The attention is paying off already. Indonesian President Susilo Bambang Yudhoyono said last week that Dulmatin, one of the masterminds behind the 2002 bombings in Bali that killed more than 200 people, was among three terrorist suspects shot and killed near Jakarta this week while they were in the process of establishing a new terrorist cell.
Indonesian companies are well run and very cheap as foreign companies go. The average Price/Earnings (P/E) ratio of stocks in the IDX ETF is less than 12.5, compared to an average P/E ratio of 14.5 for large Chinese stocks and 13.5 for Brazilian stocks. For U.S. stocks, the average P/E is 15, while the average for stocks in the Nasdaq 100 is about 20.
Stocks in the IDX are pretty well balanced across the industrial spectrum: 24% financials; 22% materials; 14% energy; 14% consumer goods; 10% telecom; 8% retail. Freeport-McMoRan Copper & Gold Inc. (NYSE: FCX) runs the largest gold-and-copper mine in the world in Papua, which is on the western half of the island of New Guinea.

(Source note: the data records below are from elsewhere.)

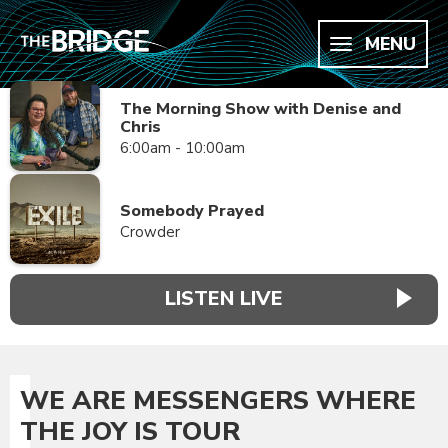
MENU
The Morning Show with Denise and
Chris
6:00am - 10:00am
Somebody Prayed
Crowder
LISTEN LIVE
WE ARE MESSENGERS WHERE
THE JOY IS TOUR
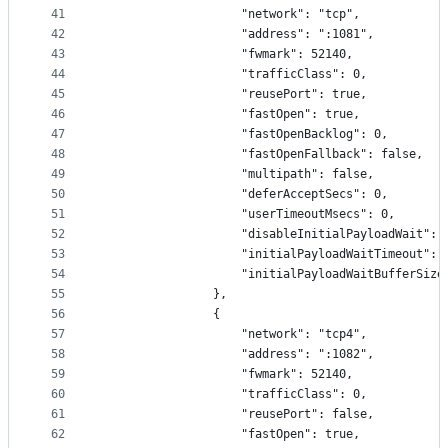
41
                    "network": "tcp",
42
                    "address": ":1081",
43
                    "fwmark": 52140,
44
                    "trafficClass": 0,
45
                    "reusePort": true,
46
                    "fastOpen": true,
47
                    "fastOpenBacklog": 0,
48
                    "fastOpenFallback": false,
49
                    "multipath": false,
50
                    "deferAcceptSecs": 0,
51
                    "userTimeoutMsecs": 0,
52
                    "disableInitialPayloadWait": 
53
                    "initialPayloadWaitTimeout": 
54
                    "initialPayloadWaitBufferSize
55
                },
56
                {
57
                    "network": "tcp4",
58
                    "address": ":1082",
59
                    "fwmark": 52140,
60
                    "trafficClass": 0,
61
                    "reusePort": false,
62
                    "fastOpen": true,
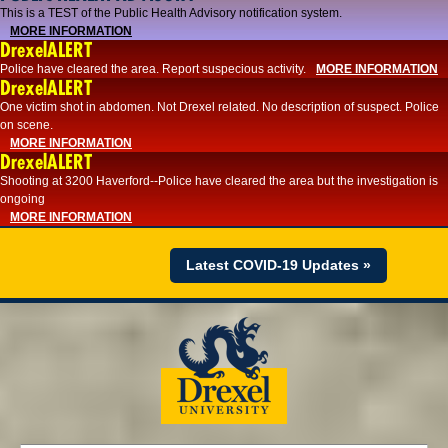
This is a TEST of the Public Health Advisory notification system.
MORE INFORMATION
DrexelALERT
Police have cleared the area. Report suspecious activity.
MORE INFORMATION
DrexelALERT
One victim shot in abdomen. Not Drexel related. No description of suspect. Police
on scene.
MORE INFORMATION
DrexelALERT
Shooting at 3200 Haverford--Police have cleared the area but the investigation is
ongoing
MORE INFORMATION
Latest COVID-19 Updates »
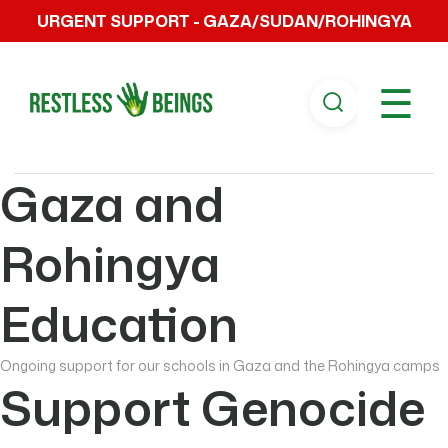
URGENT SUPPORT - GAZA/SUDAN/ROHINGYA
☰
Gaza and
Rohingya
Education
Ongoing support for our schools in Gaza and the Rohingya camps
Support Genocide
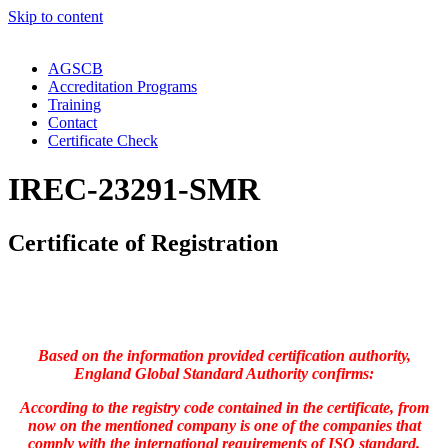
Skip to content
AGSCB
Accreditation Programs
Training
Contact
Certificate Check
IREC-23291-SMR
Certificate of Registration
Based on the information provided certification authority,
England Global Standard Authority confirms:
According to the registry code contained in the certificate, from
now on the mentioned company is one of the companies that
comply with the international requirements of ISO standard.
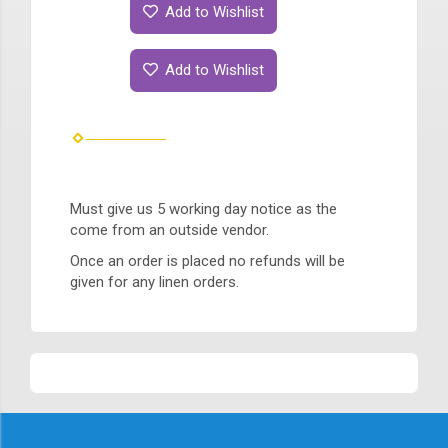
Add to Wishlist
Add to Wishlist
Must give us 5 working day notice as the
come from an outside vendor.
Once an order is placed no refunds will be
given for any linen orders.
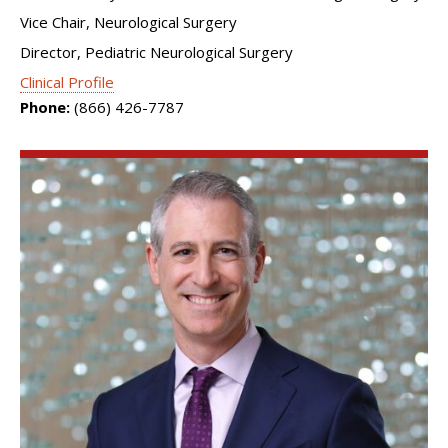
Vice Chair, Neurological Surgery
Director, Pediatric Neurological Surgery
Clinical Profile
Phone:
(866) 426-7787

Investors who make the move into Indonesia will be reminded a lot of how Brazil looked a decade ago (and we all know how well Brazil has done). Although Indonesia is up quite a bit in the past year, it's really just getting started off a very low base.
Trust me, this is not an overdone story.
Earlier this month, Indonesia's sovereign-debt rating was lifted to its highest level in 12 years after Bank Indonesia (BI), the country's central bank, raised its growth forecast for 2010 gross domestic product (GDP) to a rate of 5.5%-6.0%. The rating was last raised in 2006, and is now just two levels below investment grade - on par with Turkey. The central bank maintains an economic growth forecast of 6.0%-6.5% for 2011.
Indonesia's economy performed better than its neighbors in the past two years, largely because it is less reliant on exports. Now, as long as companies and government officials stay on their current course, they can expect Indonesia's debt ratings to keep rising toward investment grade well into next year, a reality that greatly lowers the cost of funds. Fitch Ratings Inc. already has placed Indonesia's credit rating at BB+, which is one level below investment grade.
What's different in Indonesia now is much greater political stability than it has ever enjoyed, giving companies the ability to expand credit to private industry in quantities large enough to matter. Bloomberg reported that PT Bank Mandiri, Indonesia's largest lender by assets, posted profit of $734 million (6.72 trillion rupiah) in 2009, as loan demand by consumers and private industry grew.
Consumer confidence in the $514 billion economy improved after President Yudhoyono was elected to a second term. He pledged to double spending on roads, seaports and airports to $140 billion over the next five years as part of his push to deliver economic growth of at least 6.6% by the end of 2014. Apparently it's working.
"We are seeing a lot of flow in terms of merger and acquisition interest or off-take interest from India into both Indonesia and Australia," Glenn Porritt, head of mergers and acquisitions in Asia at Australia & New Zealand Banking Group Ltd. told Bloomberg.
Another key driver of Indonesian growth has come from the desire of many U.S. companies to diversify away from China in the manufacturing of footwear, textiles, clothing and furniture. The IDX ETF tracking Indonesia contains shares of 28 companies that are either based in - or generate half their revenue in - that country. Leading sectors are financial services, materials, telecom, energy and retail. At 0.7%, the expense ratio is low for an emerging market fund.